- Exercise goal -
In the passage on company risks below, what two circumstances will likely make a complete and exhaustive investigation of prospective client companies impracticable?

There is no assurance that the Company will be able to successfully implement its business plan and provided the contemplated services to its client companies. Even if the Company should be successful in providing its services to its client companies, there is a risk that developments regarding the political climate or capital markets in foreign countries could negatively impact our revenues, and there is no assurance that we will generate revenues or profits, or that the market price of the Company’s common stock will be increased thereby.
 
Impracticality of Exhaustive Investigation

The Company has limited or no funds and, this, coupled with the lack of full-time management will likely make it impracticable to conduct a complete and exhaustive investigation and analysis of its opportunities with respect to its prospective client companies.  Decisions will therefore likely be made without detailed feasibility studies, independent analysis, market surveys and the like which, if the Company had more funds available to it, would be desirable. The Company will be particularly dependent in making decisions upon information provided by its prospective client’s promoter, owner, sponsor, or others associated with the business opportunity seeking the Company’s participation. A significant portion of the Company’s available funds may be expended for investigative expenses and other expenses related to preliminary aspects of providing incubate services to clients, and potential profits would therefore be lessened.

Lack of Diversification

Because of the limited financial resources that the Company has, it is unlikely that the Company will be able to diversify its acquisitions or operations. The Company’s probable inability to diversify its activities into more than one area will subject the Company to economic fluctuations within a particular business or industry and therefore increase the risks associated with the Company’s operations.

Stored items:
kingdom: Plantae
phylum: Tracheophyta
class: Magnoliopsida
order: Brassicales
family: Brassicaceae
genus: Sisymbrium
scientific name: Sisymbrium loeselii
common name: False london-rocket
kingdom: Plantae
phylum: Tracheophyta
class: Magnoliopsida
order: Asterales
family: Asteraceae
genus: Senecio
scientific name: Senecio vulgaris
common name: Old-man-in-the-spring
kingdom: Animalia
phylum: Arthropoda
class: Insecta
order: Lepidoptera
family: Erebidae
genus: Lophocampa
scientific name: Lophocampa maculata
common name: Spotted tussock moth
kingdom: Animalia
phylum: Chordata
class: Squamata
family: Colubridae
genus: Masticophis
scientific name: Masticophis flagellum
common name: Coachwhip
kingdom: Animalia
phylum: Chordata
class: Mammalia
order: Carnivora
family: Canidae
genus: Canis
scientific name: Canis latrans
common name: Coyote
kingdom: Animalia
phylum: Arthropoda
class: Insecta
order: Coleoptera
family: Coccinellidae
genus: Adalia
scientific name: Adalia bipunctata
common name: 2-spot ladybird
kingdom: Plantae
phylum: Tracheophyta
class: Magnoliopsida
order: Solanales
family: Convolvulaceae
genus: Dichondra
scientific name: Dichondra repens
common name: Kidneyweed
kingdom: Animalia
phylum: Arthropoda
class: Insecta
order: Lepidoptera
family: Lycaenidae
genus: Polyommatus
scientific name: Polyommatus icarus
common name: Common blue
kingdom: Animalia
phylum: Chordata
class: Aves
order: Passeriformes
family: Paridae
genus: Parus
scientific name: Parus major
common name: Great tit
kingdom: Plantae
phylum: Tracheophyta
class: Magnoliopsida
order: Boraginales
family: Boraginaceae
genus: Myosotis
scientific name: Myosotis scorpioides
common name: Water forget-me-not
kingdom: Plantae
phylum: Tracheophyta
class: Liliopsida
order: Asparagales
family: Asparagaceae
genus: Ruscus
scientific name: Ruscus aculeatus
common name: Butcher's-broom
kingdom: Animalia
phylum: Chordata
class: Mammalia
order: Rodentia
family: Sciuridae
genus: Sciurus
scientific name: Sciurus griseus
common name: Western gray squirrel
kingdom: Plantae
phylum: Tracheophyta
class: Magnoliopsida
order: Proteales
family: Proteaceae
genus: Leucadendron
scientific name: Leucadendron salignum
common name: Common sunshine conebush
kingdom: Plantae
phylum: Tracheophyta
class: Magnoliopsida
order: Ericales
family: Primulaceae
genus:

- Right answer -
The Company's limited or no funds and its lack of full-time management.